We are of the opinion that the dismissal of the complaint is erroneous. In a motion to dismiss
defendant hypothetically admits the truth of the allegations of fact contained in the complaint
(Pangan v. Evening News Publishing Co., Inc., L-13308, Dec. 29, 1960; Pascual v. Secretary of
Public Works and Communications, L-10405, Dec. 29, 1960; Republic v. Ramos, L-15484, Jan. 31,
1963).

An examination of the complaint herein does not indicate clearly that prescription has set in. On the
contrary, it is belied by the allegation concerning defendant's offer of payment made on May 7, 1957.
Such offer hypothetically admitted in the motion, worked as a renewal of the obligation.

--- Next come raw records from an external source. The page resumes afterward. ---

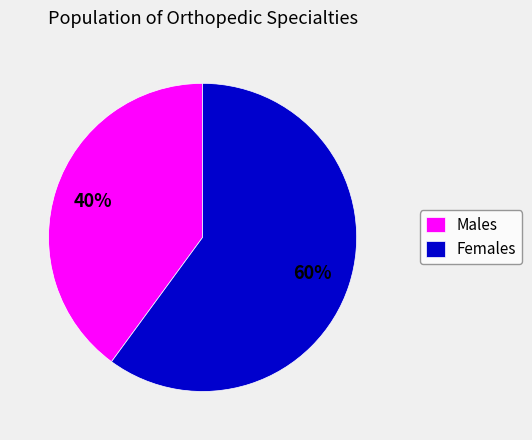

What is the ratio of the value at Females to the value at Males?

1.5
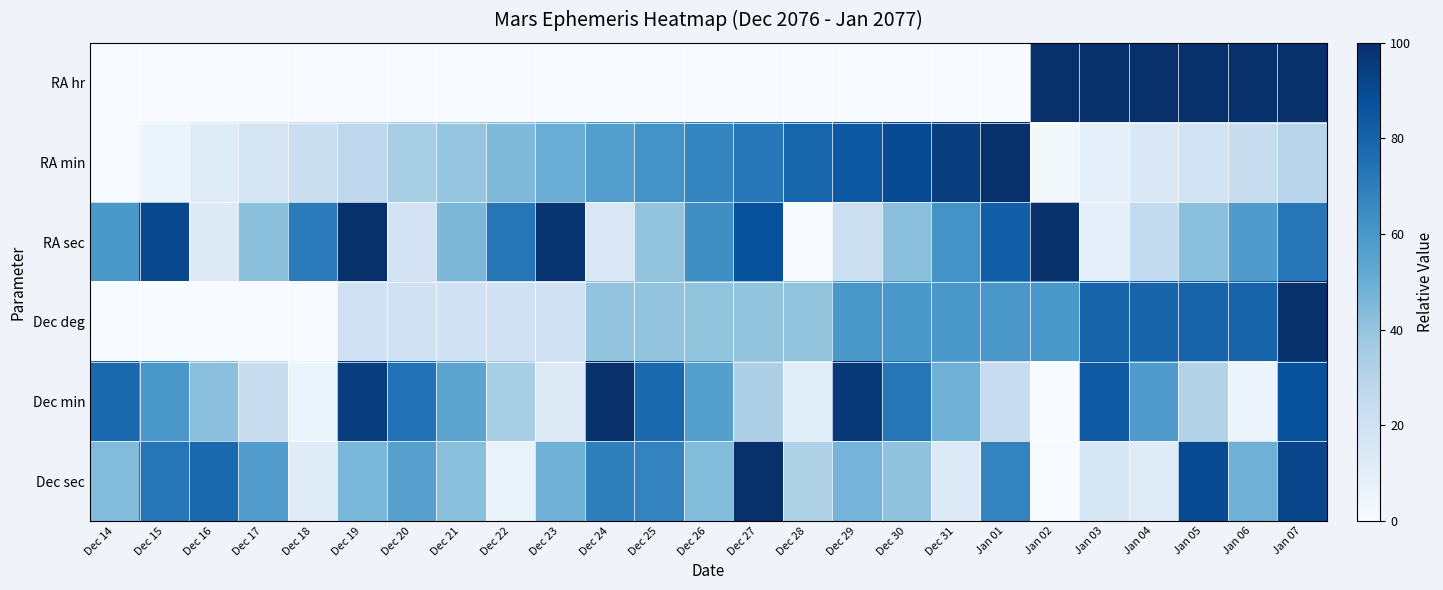

Which series has the largest range (max minus min)?

RA hr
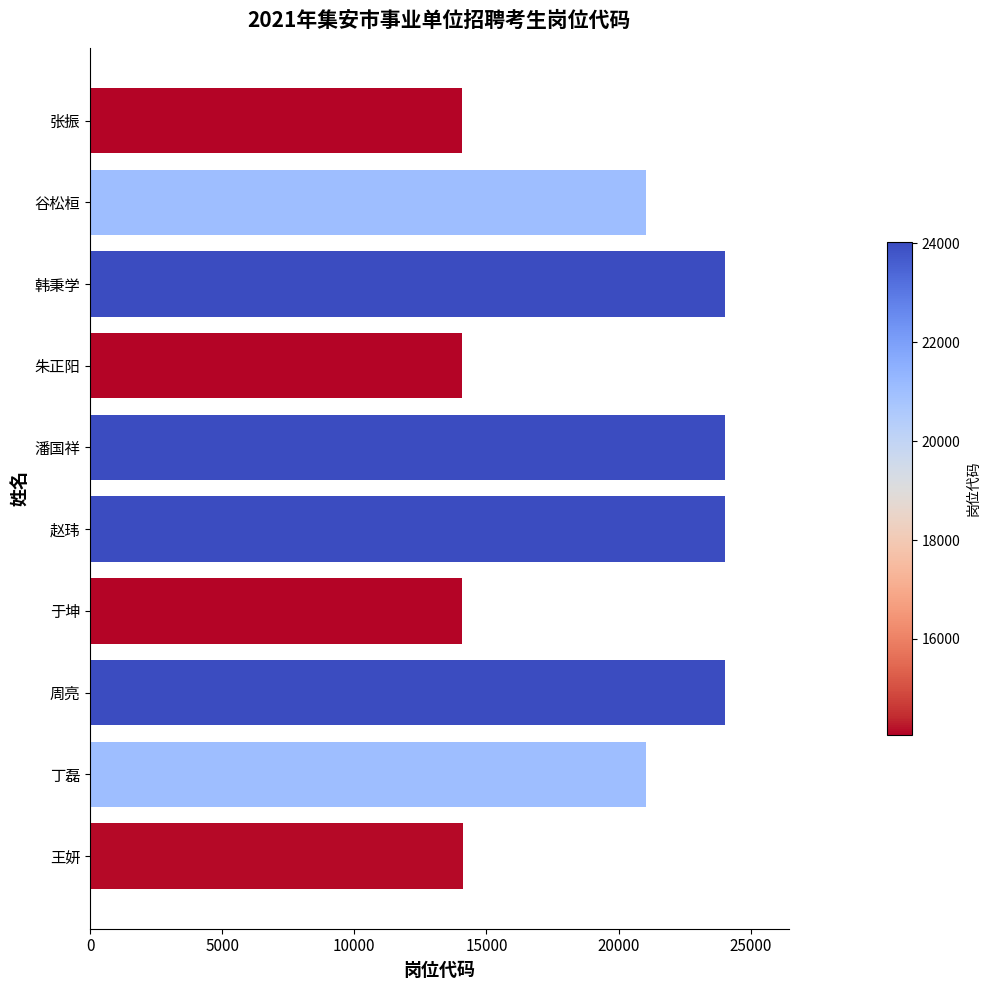

Between 朱正阳 and 谷松桓, which is larger?

谷松桓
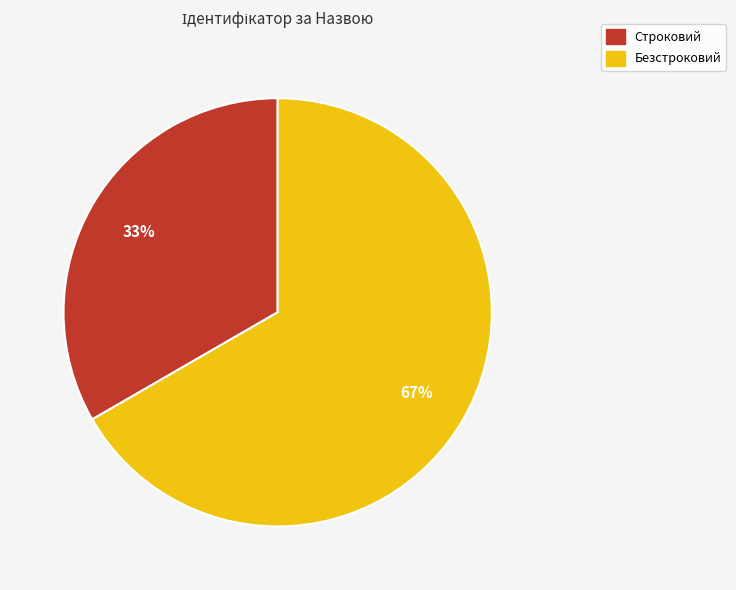

Is the sum of Безстроковий and Строковий greater than half?

Yes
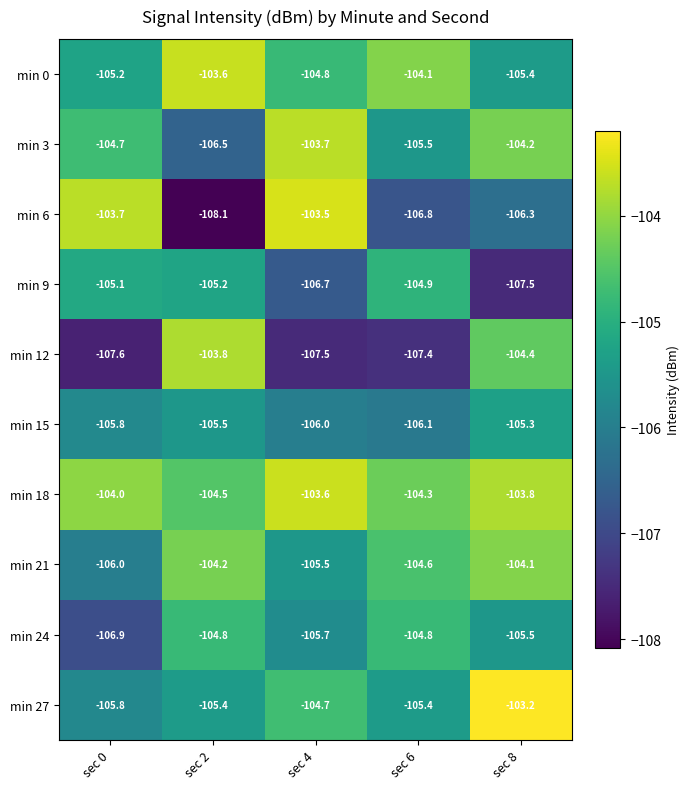

Which category has the highest value in the min 15 series?

sec 8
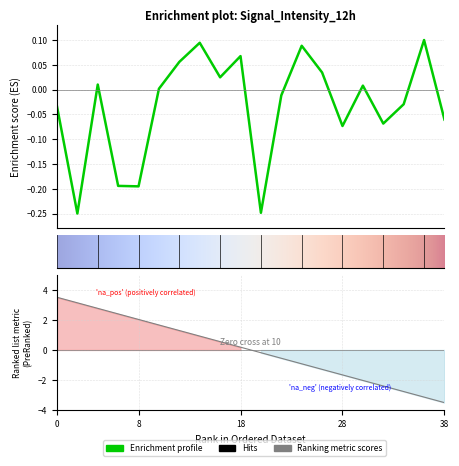

Rank the categories by value from lowest to highest.

2, 20, 8, 6, 28, 32, 38, 0, 34, 22, 10, 30, 4, 16, 26, 12, 18, 24, 14, 36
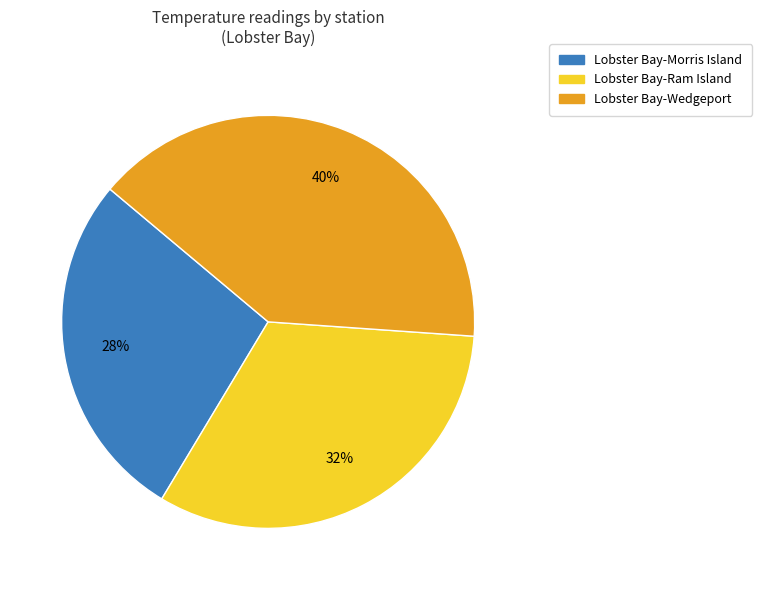

Do Lobster Bay-Ram Island and Lobster Bay-Morris Island together represent more than half of the pie?

Yes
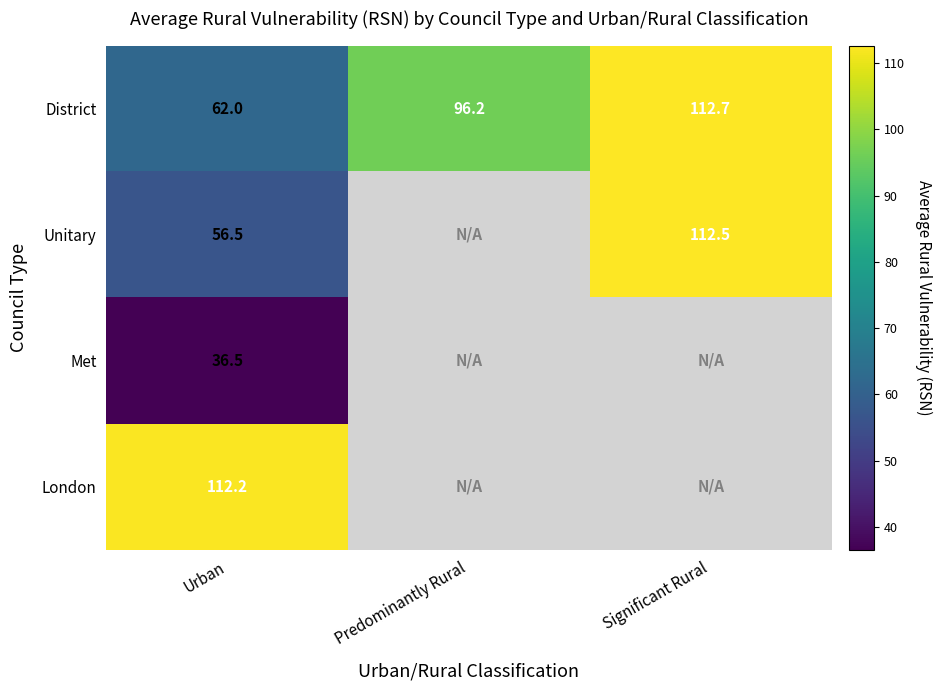

Rank the series at Urban from lowest to highest value.

Met, Unitary, District, London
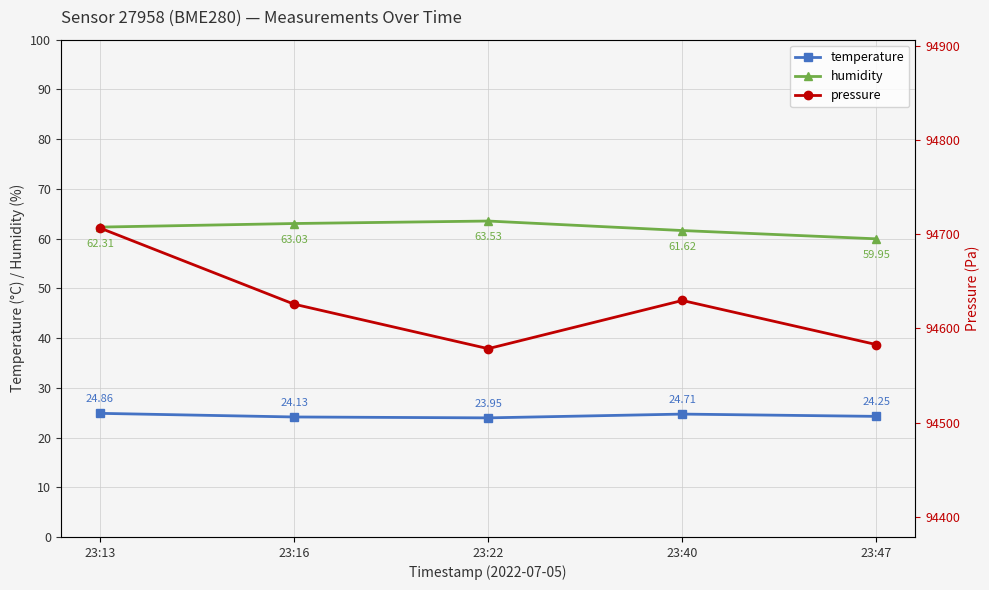

At which category is the sum across all series the highest?

23:13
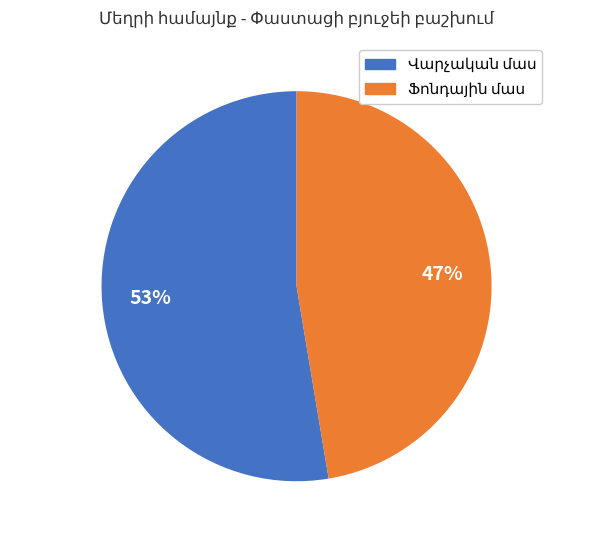

How many segments does this pie chart have?

2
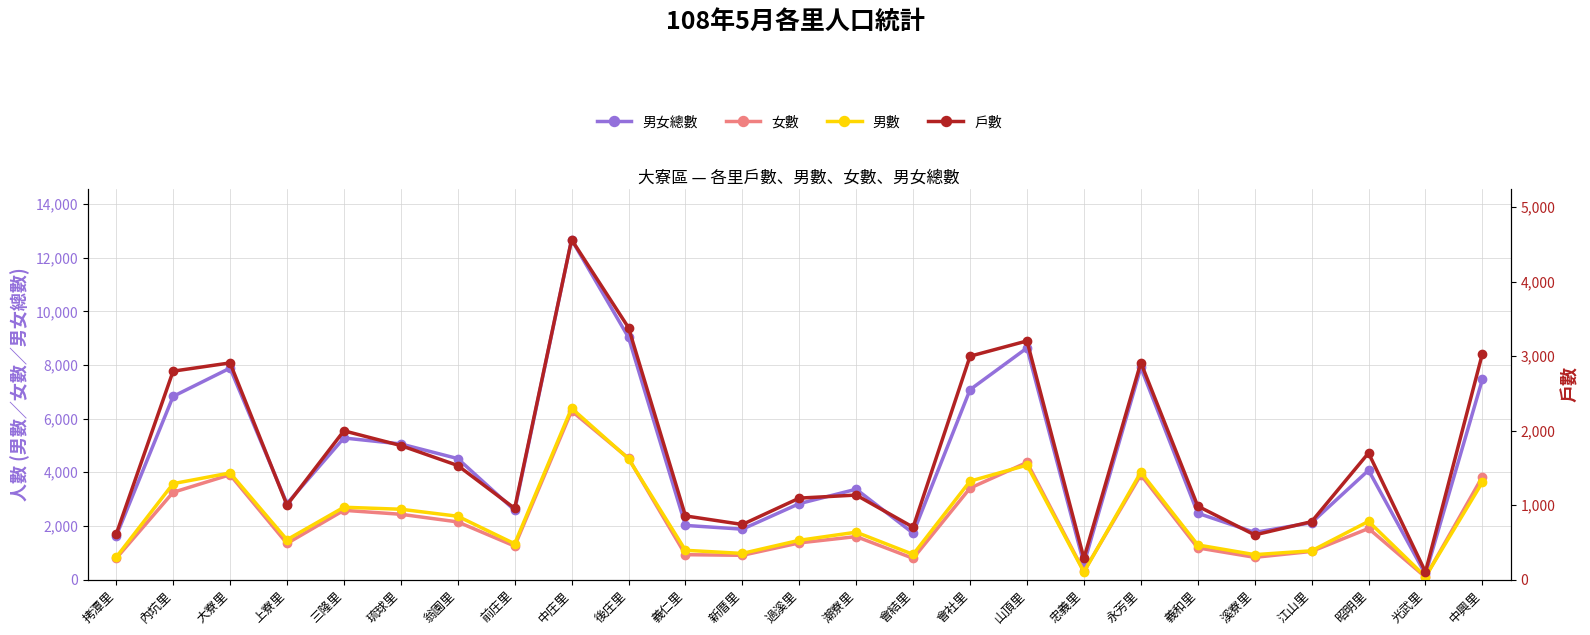

How many values in the 男女總數 series exceed 3368?

12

It is true that defendants attached to the motion a joint affidavit of merit wherein they deny having
made an offer of a plan of payment. Such denial, however, being a contrary averment of fact, would
be proper in the answer to the complaint but not in a motion for dismissal, for the contradictory
allegations would require presentation of evidence (Alquigue v. De Leon, L-15059, March 30, 1963).
The same is true of the other allegations in the complaint concerning the demands for payment sent
by plaintiff upon defendants and the partial payments made by them, all or some of which may have
a material bearing on the question of prescription. In others words, the ground for dismissal not
being indubitable, the lower court should have deferred determination of the issue until after trial of
the case on the merits (Sec. 3, Rule 16, Revised Rules of Court; Gegante v. Katalbas, L-17105, July
31, 1963).

The order appealed from is set aside and the case is remanded to the lower court for further
proceedings, with costs against appellees.